Rates on U.S. government debt finished slightly lower on Monday after weak growth data from China raised concerns about a slowing global economy.

What happened

  • The yield on the 2-year Treasury
    TMUBMUSD02Y,
    4.738%
    slipped 1.7 basis points to 4.732% from 4.749% on Friday. The yield is down five of the past seven trading days, based on 3 p.m. Eastern time figures from Dow Jones Market Data. Yields move in the opposite direction to prices.

  • The yield on the 10-year Treasury
    TMUBMUSD10Y,
    3.809%
    declined 2.2 basis points to 3.796% from 3.818% as of Friday afternoon. The 10-year yield is down five of the past six trading sessions.

  • The yield on the 30-year Treasury
    TMUBMUSD30Y,
    3.928%
    was marginally lower at 3.922% versus 3.923% late Friday.

What drove markets

Yields slipped after softer-than-expected China growth data raised questions about the state of the global economy.

With China’s factory-gate prices already deep in deflationary territory, the prospect of reduced demand means the world’s second-biggest economy may help reduce goods inflation in developed nations, potentially assisting central banks in their battles against consumer-price pressures.

However, China’s data is also raising worries about growth prospects for the U.S., with the eurozone having slipped into a recession earlier this year. In an interview Monday with Bloomberg Television, Treasury Secretary Janet Yellen said she does not expect the U.S. economy to fall into a downturn.

In U.S. economic releases on Monday, the New York Federal Reserve Bank’s business-conditions index, a gauge of manufacturing activity in the state, fell 5.5 points in July, to 1.1.
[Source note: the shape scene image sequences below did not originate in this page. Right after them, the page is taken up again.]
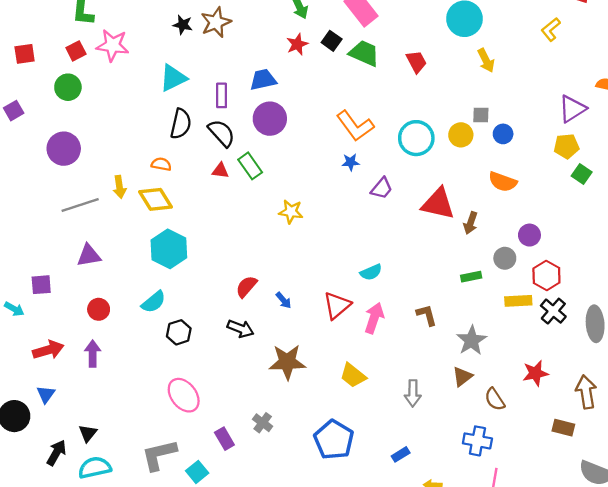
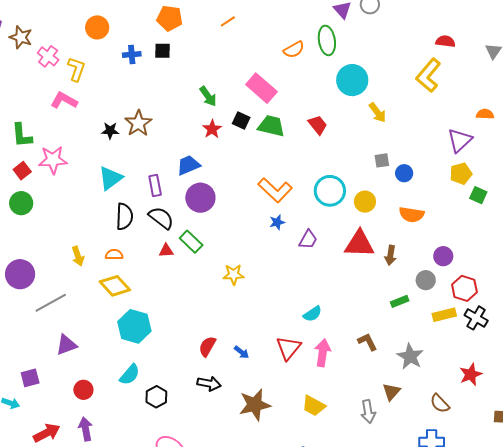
yellow L-shape: (551, 29) -> (428, 75), size x1.6
yellow circle: (461, 135) -> (365, 202), moved
purple circle: (64, 149) -> (20, 274), moved
yellow arrow: (120, 187) -> (78, 256), moved
brown triangle: (462, 377) -> (391, 392), moved

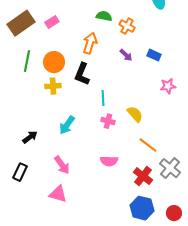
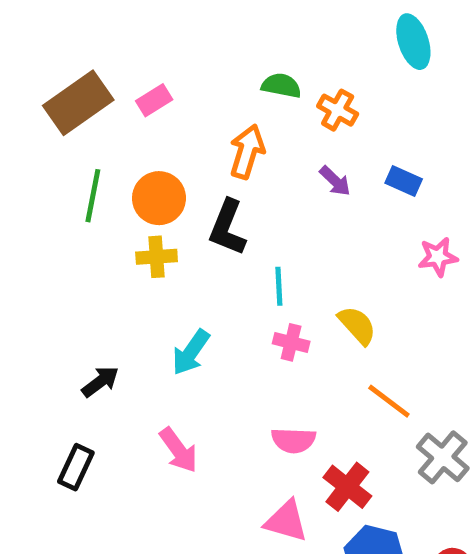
red cross: (143, 176) -> (347, 487), moved
pink triangle: (58, 194) -> (286, 521), moved

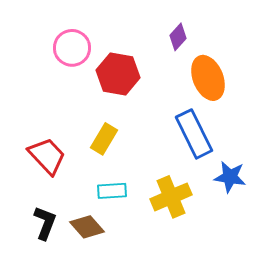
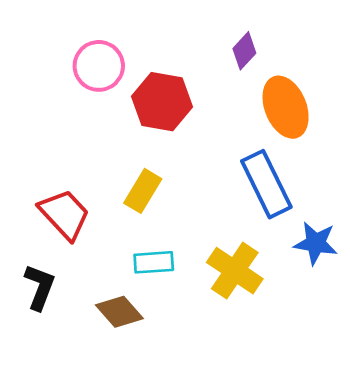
yellow cross: (171, 197) -> (235, 271), turned -33
black L-shape: (45, 223) -> (40, 287), moved

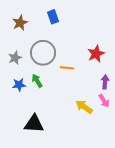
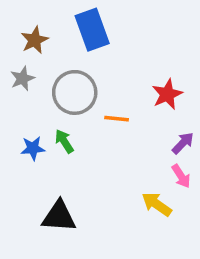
blue rectangle: (53, 17) -> (92, 30), size x1.6
gray star: (15, 58) -> (22, 79), moved
purple arrow: (105, 82) -> (183, 143), turned 40
yellow arrow: (84, 107) -> (157, 204), moved

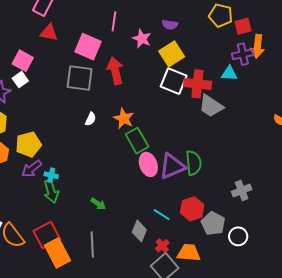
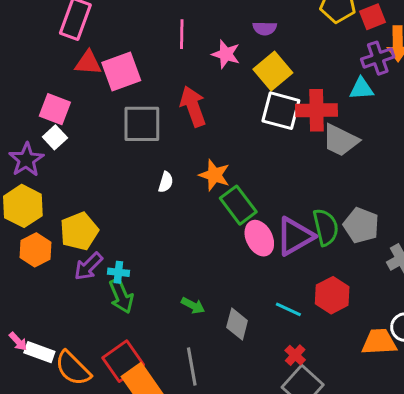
pink square: (88, 47) -> (121, 71), moved, turned -36
gray pentagon: (213, 223) -> (361, 225), moved
gray diamond: (139, 231) -> (237, 324), moved
orange trapezoid: (189, 253) -> (379, 342), moved

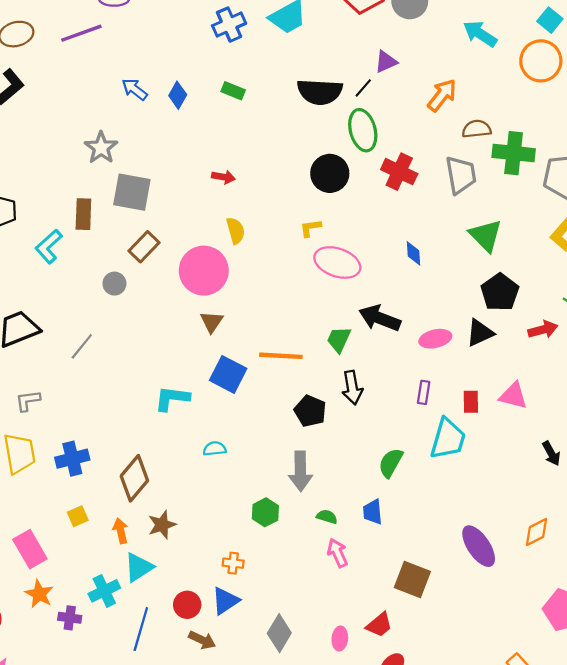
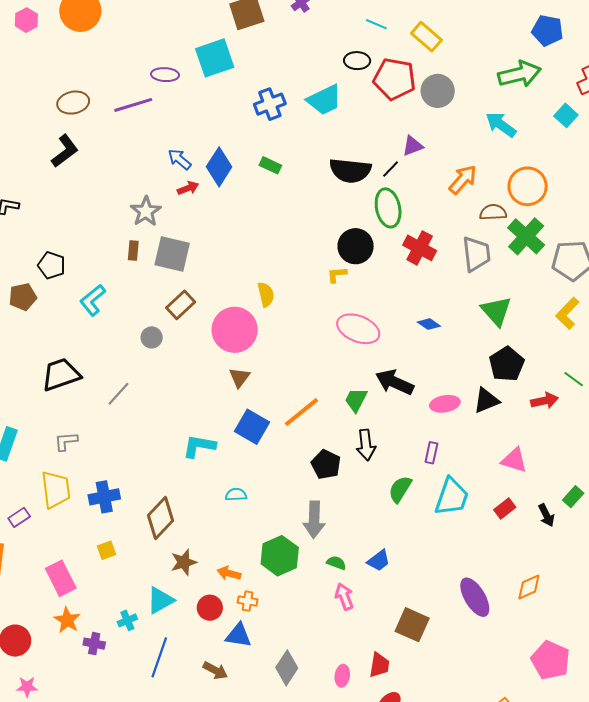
orange circle: (541, 61) -> (528, 186), moved
blue diamond: (178, 95) -> (219, 167), size x1.5
green cross: (514, 153) -> (526, 236), turned 33
red arrow: (223, 177) -> (188, 188), moved, turned -35
brown rectangle: (83, 214) -> (133, 250), moved, size x0.7
yellow L-shape: (310, 228) -> (337, 275), moved
blue diamond: (414, 253) -> (429, 324), turned -55
orange line: (281, 356) -> (302, 412), turned -45
red rectangle: (471, 402) -> (505, 509), moved, turned 50
green semicircle: (391, 463) -> (400, 489), moved
green hexagon: (265, 512) -> (280, 556), size x1.5
blue trapezoid: (373, 512) -> (379, 561), turned -125
orange arrow: (121, 531) -> (229, 573), moved, turned -65
cyan cross: (104, 591) -> (127, 620), size x0.7
blue triangle: (225, 601) -> (238, 635), turned 40
red circle: (187, 605) -> (210, 608), moved
red trapezoid: (379, 625) -> (379, 665), turned -44

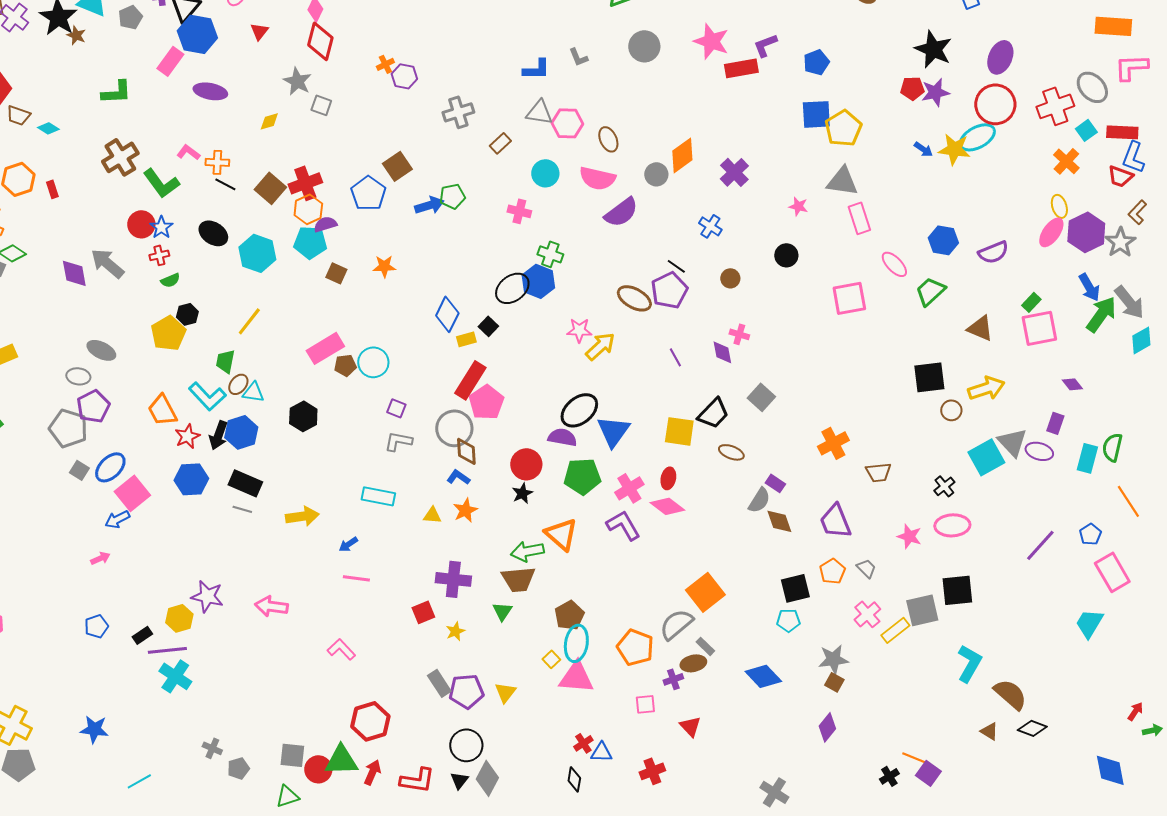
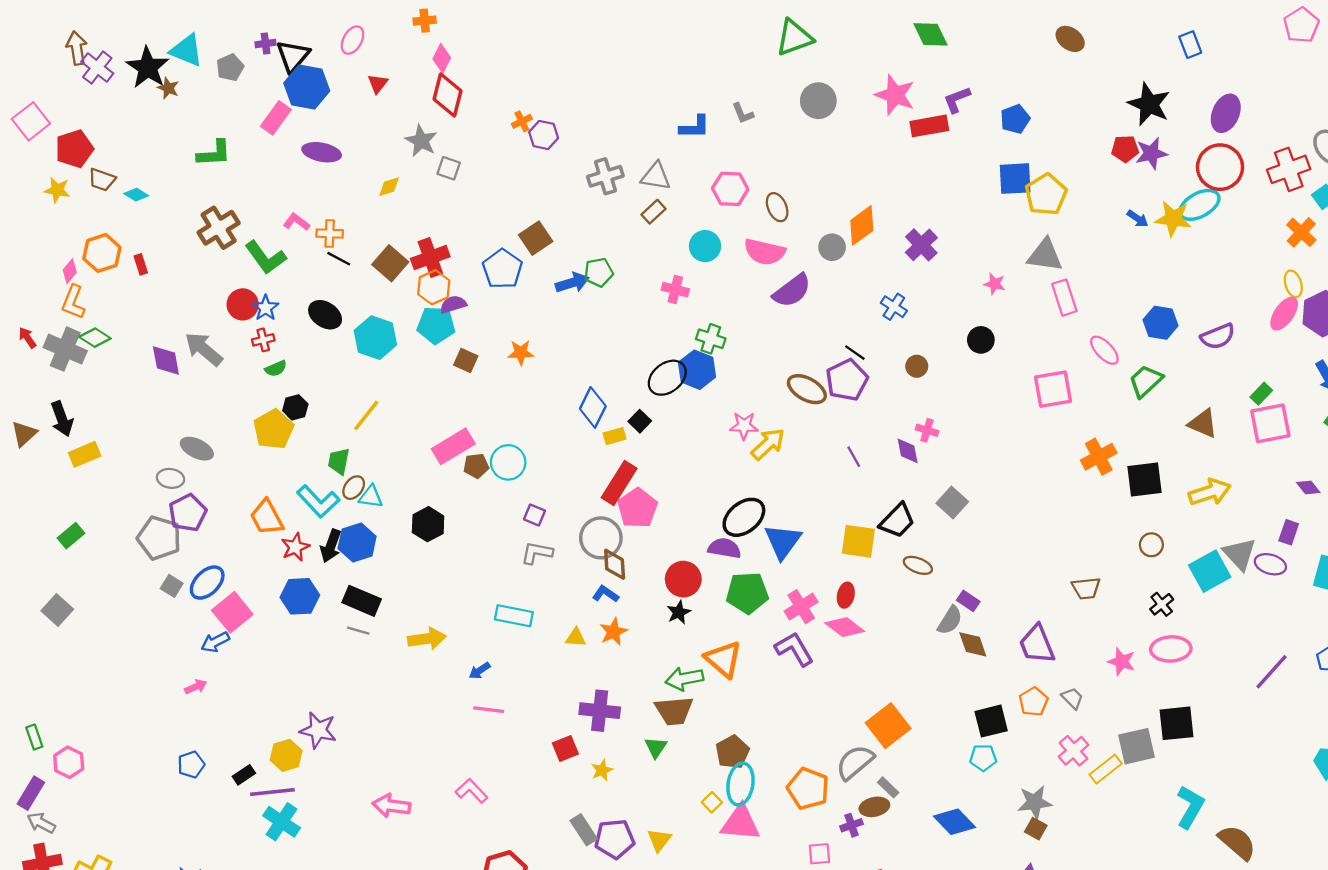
gray triangle: (539, 112) -> (656, 176), moved
brown circle: (951, 410) -> (1151, 545), moved
orange cross: (833, 443) -> (1099, 457), moved
pink arrow: (271, 606) -> (391, 806), moved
Markets were pricing in a 97.3% probability that the Fed will raise interest rates by 25 basis points to a range of 5.25%-5.5% on July 26, according to the CME FedWatch Tool. The chance of a similar or bigger move by November was seen at 28.3%.

The central bank is expected to take its fed-funds rate target back down to around 5% or lower next year.

What analysts are saying

“The market is debating whether the U.S. economy will slow — we provide evidence that U.S. activity has already slowed,” said Steve Englander, head of global G-10 FX research and North America macro strategy at Standard Chartered Bank’s New York branch. “Data from the income side are much weaker than standard GDP calculations based on demand … as was the case in the runups to the 1990 and 2008 recessions.”

In his note, Englander continued: “We also look at daily data on withholding taxes and [unemployment-insurance] benefits that point to a weaker labor market than [nonfarm payrolls]. Not a big ‘R’ recession to set your hair on fire, but looks like there is sluggishness in the air. This will drive [the U.S. dollar] and yields further lower.”